[Items from a dataset]

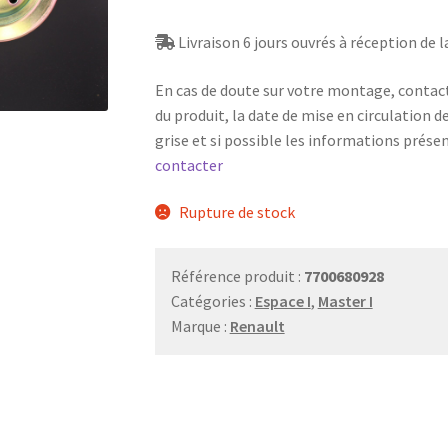
Livraison 6 jours ouvrés à réception de
En cas de doute sur votre montage, contac
du produit, la date de mise en circulation d
grise et si possible les informations prése
contacter
Rupture de stock
Référence produit :
7700680928
Catégories :
Espace I
,
Master I
Marque :
Renault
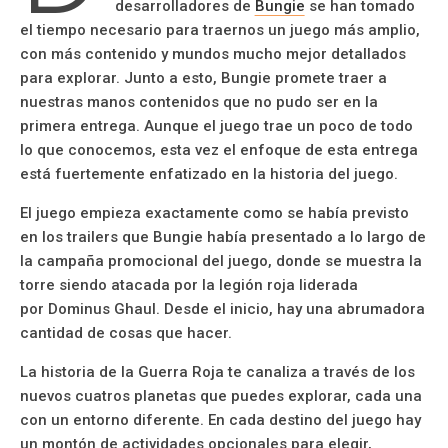
desarrolladores de
Bungie
se han tomado
el tiempo necesario para traernos un juego más amplio,
con más contenido y mundos mucho mejor detallados
para explorar. Junto a esto, Bungie promete traer a
nuestras manos contenidos que no pudo ser en la
primera entrega. Aunque el juego trae un poco de todo
lo que conocemos, esta vez el enfoque de esta entrega
está fuertemente enfatizado en la historia del juego.
El juego empieza exactamente como se había previsto
en los trailers que Bungie había presentado a lo largo de
la campaña promocional del juego, donde se muestra la
torre siendo atacada por la legión roja liderada
por Dominus Ghaul. Desde el inicio, hay una abrumadora
cantidad de cosas que hacer.
La historia de la Guerra Roja te canaliza a través de los
nuevos cuatros planetas que puedes explorar, cada una
con un entorno diferente. En cada destino del juego hay
un montón de actividades opcionales para elegir,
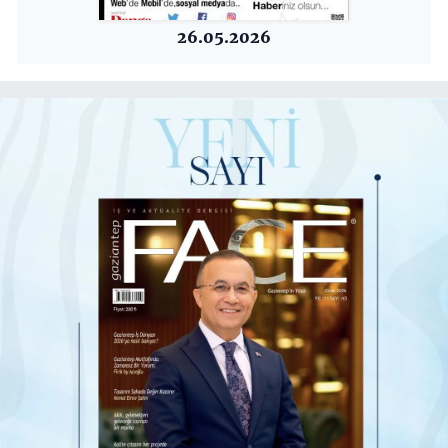
26.05.2026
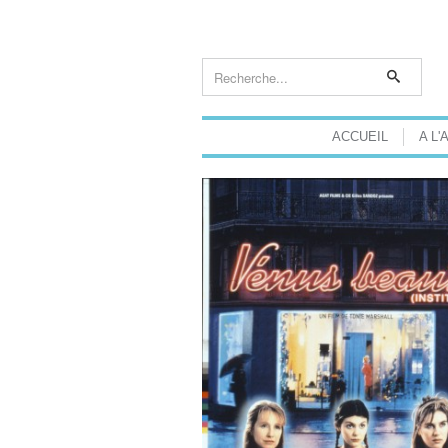
ACCUEIL
A L'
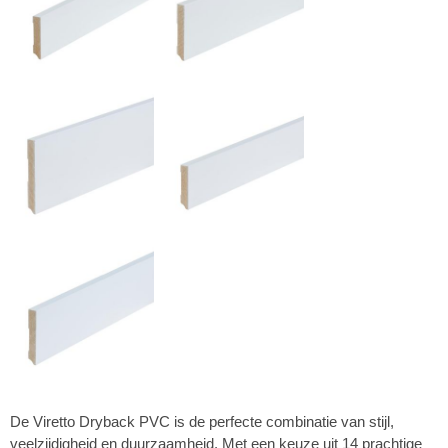
De Viretto Dryback PVC is de perfecte combinatie van stijl,
veelzijdigheid en duurzaamheid. Met een keuze uit 14 prachtige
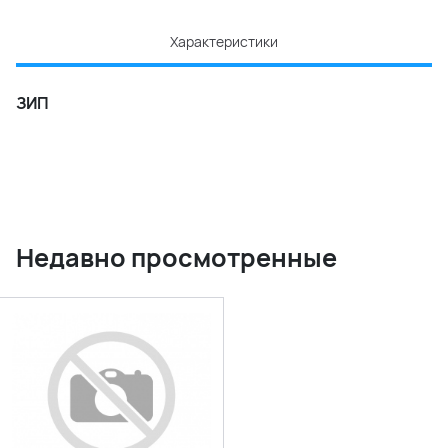
Характеристики
ЗИП
Недавно просмотренные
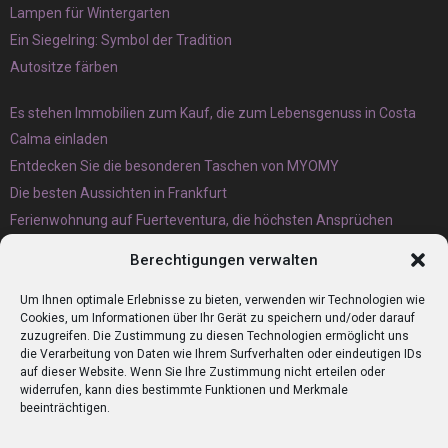
Lampen für Wintergarten
Ein Siegelring: Symbol der Tradition
Autositze färben
Es stehen Immobilien zum Kauf, die zum Lebensgenuss in Costa
Calma einladen
Entdecken Sie die besonderen Taschen von MYOMY
Die besten Aussichten in Frankfurt
Ferienwohnung auf Fuerteventura, die höchsten Ansprüchen
gerecht wird
Berechtigungen verwalten
Eternit Wellplatten Entsorgung lieber heute als morgen erledigen
lassen
Um Ihnen optimale Erlebnisse zu bieten, verwenden wir Technologien wie
Cookies, um Informationen über Ihr Gerät zu speichern und/oder darauf
zuzugreifen. Die Zustimmung zu diesen Technologien ermöglicht uns
die Verarbeitung von Daten wie Ihrem Surfverhalten oder eindeutigen IDs
auf dieser Website. Wenn Sie Ihre Zustimmung nicht erteilen oder
widerrufen, kann dies bestimmte Funktionen und Merkmale
beeinträchtigen.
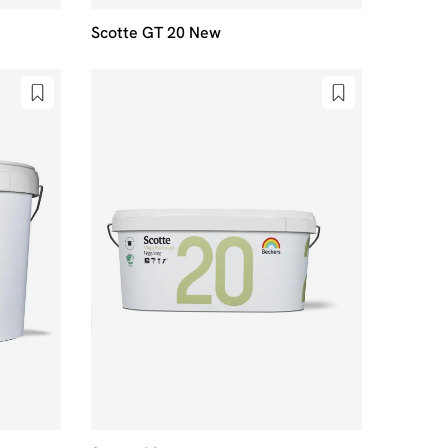
Scotte GT 20 New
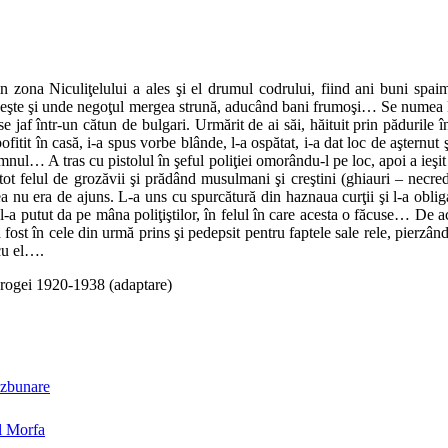
 zona Niculiţelului a ales şi el drumul codrului, fiind ani buni spaima
n peşte şi unde negoţul mergea strună, aducând bani frumoşi… Se numea D
 jaf într-un cătun de bulgari. Urmărit de ai săi, hăituit prin pădurile 
fitit în casă, i-a spus vorbe blânde, l-a ospătat, i-a dat loc de aşternut 
omnul… A tras cu pistolul în şeful poliţiei omorându-l pe loc, apoi a ieş
tot felul de grozăvii şi prădând musulmani şi creştini (ghiauri – necre
ea nu era de ajuns. L-a uns cu spurcătură din haznaua curţii şi l-a obli
l-a putut da pe mâna poliţiştilor, în felul în care acesta o făcuse… De 
fost în cele din urmă prins şi pedepsit pentru faptele sale rele, pierzând
 cu el….
brogei 1920-1938 (adaptare)
azbunare
l Morfa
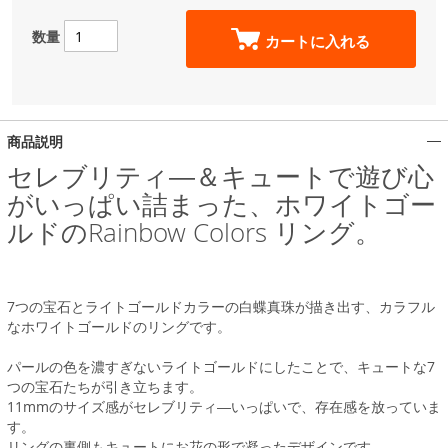
数量
カートに入れる
商品説明
セレブリティ―＆キュートで遊び心
がいっぱい詰まった、ホワイトゴー
ルドのRainbow Colors リング。
7つの宝石とライトゴールドカラーの白蝶真珠が描き出す、カラフル
なホワイトゴールドのリングです。
パールの色を濃すぎないライトゴールドにしたことで、キュートな7
つの宝石たちが引き立ちます。
11mmのサイズ感がセレブリティ―いっぱいで、存在感を放っていま
す。
リングの裏側もキュートにお花の形で凝ったデザインです。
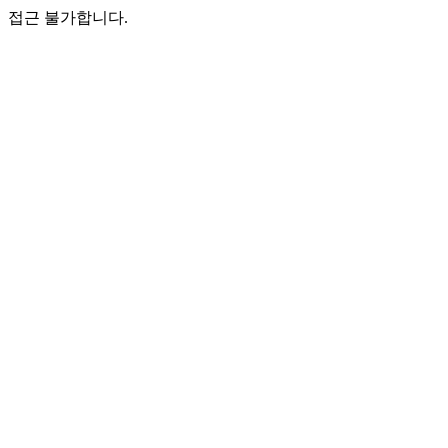
접근 불가합니다.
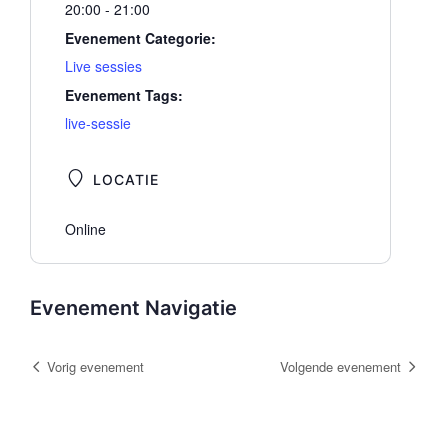
20:00 - 21:00
Evenement Categorie:
Live sessies
Evenement Tags:
live-sessie
LOCATIE
Online
Evenement Navigatie
Vorig evenement
Volgende evenement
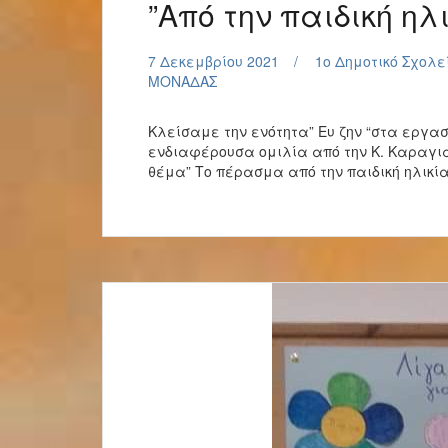
”Από την παιδική ηλ
7 Δεκεμβρίου 2021
1o Δημοτικό Σχολε
ΜΟΝΑΔΑΣ
Κλείσαμε την ενότητα” Ευ ζην “στα εργα
ενδιαφέρουσα ομιλία από την Κ. Καραγι
θέμα” Το πέρασμα από την παιδική ηλικί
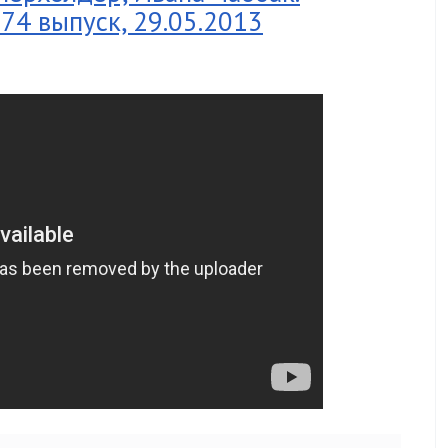
174 выпуск, 29.05.2013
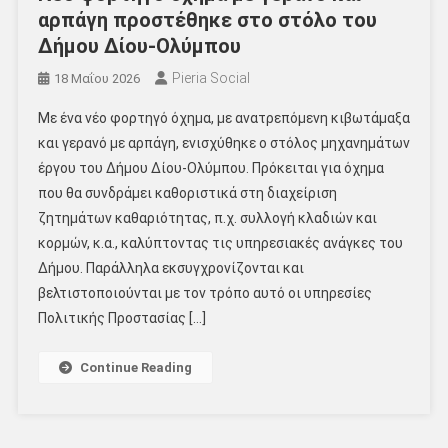
αρπάγη προστέθηκε στο στόλο του
Δήμου Δίου-Ολύμπου
Pieria Social
18 Μαΐου 2026
Με ένα νέο φορτηγό όχημα, με ανατρεπόμενη κιβωτάμαξα
και γερανό με αρπάγη, ενισχύθηκε ο στόλος μηχανημάτων
έργου του Δήμου Δίου-Ολύμπου. Πρόκειται για όχημα
που θα συνδράμει καθοριστικά στη διαχείριση
ζητημάτων καθαριότητας, π.χ. συλλογή κλαδιών και
κορμών, κ.α., καλύπτοντας τις υπηρεσιακές ανάγκες του
Δήμου. Παράλληλα εκσυγχρονίζονται και
βελτιστοποιούνται με τον τρόπο αυτό οι υπηρεσίες
Πολιτικής Προστασίας […]
Continue Reading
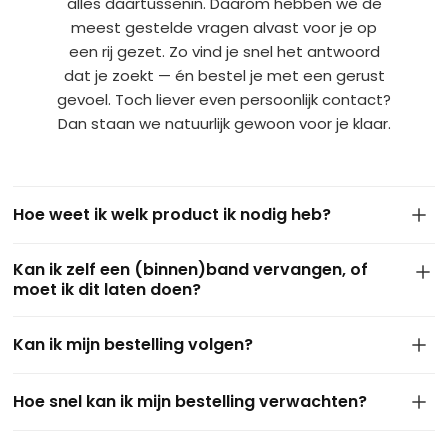
alles daartussenin. Daarom hebben we de
meest gestelde vragen alvast voor je op
een rij gezet. Zo vind je snel het antwoord
dat je zoekt — én bestel je met een gerust
gevoel. Toch liever even persoonlijk contact?
Dan staan we natuurlijk gewoon voor je klaar.
Hoe weet ik welk product ik nodig heb?
De maat van je band staat meestal op de zijkant van de
Kan ik zelf een (binnen)band vervangen, of
huidige buitenband. Dit ziet er bijvoorbeeld zo uit: 4.10/3.50-
moet ik dit laten doen?
4 of 3.50-8. Gebruik deze maat om via onze filters het juiste
product te vinden. Kom je er niet uit of twijfel je? Stuur ons
In de meeste gevallen kun je zelf eenvoudig een binnen- of
gerust een berichtje of een foto via
WhatsApp
— we helpen
Kan ik mijn bestelling volgen?
buitenband vervangen met wat
basisgereedschap
. Vooral
je graag persoonlijk verder.
bij kruiwagens, steekwagens of skelters is dit goed te doen.
Ja, zeker! Zodra je bestelling is verzonden, ontvang je van
Twijfel je of heb je geen ervaring? Vraag dan eventueel hulp
Hoe snel kan ik mijn bestelling verwachten?
ons een e-mail met een track & trace link. Zo kun je op elk
aan iemand in de buurt of je lokale fietsenmaker — maar
moment zien waar je pakket zich bevindt en wanneer het
over het algemeen lukt het vaak prima zelf.
Bestel je op een werkdag vóór 15:00 uur? Dan verzenden we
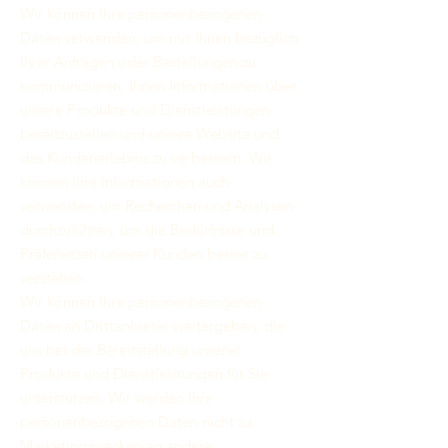
Wir können Ihre personenbezogenen
Daten verwenden, um mit Ihnen bezüglich
Ihrer Anfragen oder Bestellungen zu
kommunizieren, Ihnen Informationen über
unsere Produkte und Dienstleistungen
bereitzustellen und unsere Website und
das Kundenerlebnis zu verbessern. Wir
können Ihre Informationen auch
verwenden, um Recherchen und Analysen
durchzuführen, um die Bedürfnisse und
Präferenzen unserer Kunden besser zu
verstehen.
Wir können Ihre personenbezogenen
Daten an Drittanbieter weitergeben, die
uns bei der Bereitstellung unserer
Produkte und Dienstleistungen für Sie
unterstützen. Wir werden Ihre
personenbezogenen Daten nicht zu
Marketingzwecken an andere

§ **Work task**
If a line in the records contains "buitenband", report it.

§ **Solution to this exercise**
huidige buitenband. Dit ziet er bijvoorbeeld zo uit: 4.10/3.50-
buitenband vervangen met wat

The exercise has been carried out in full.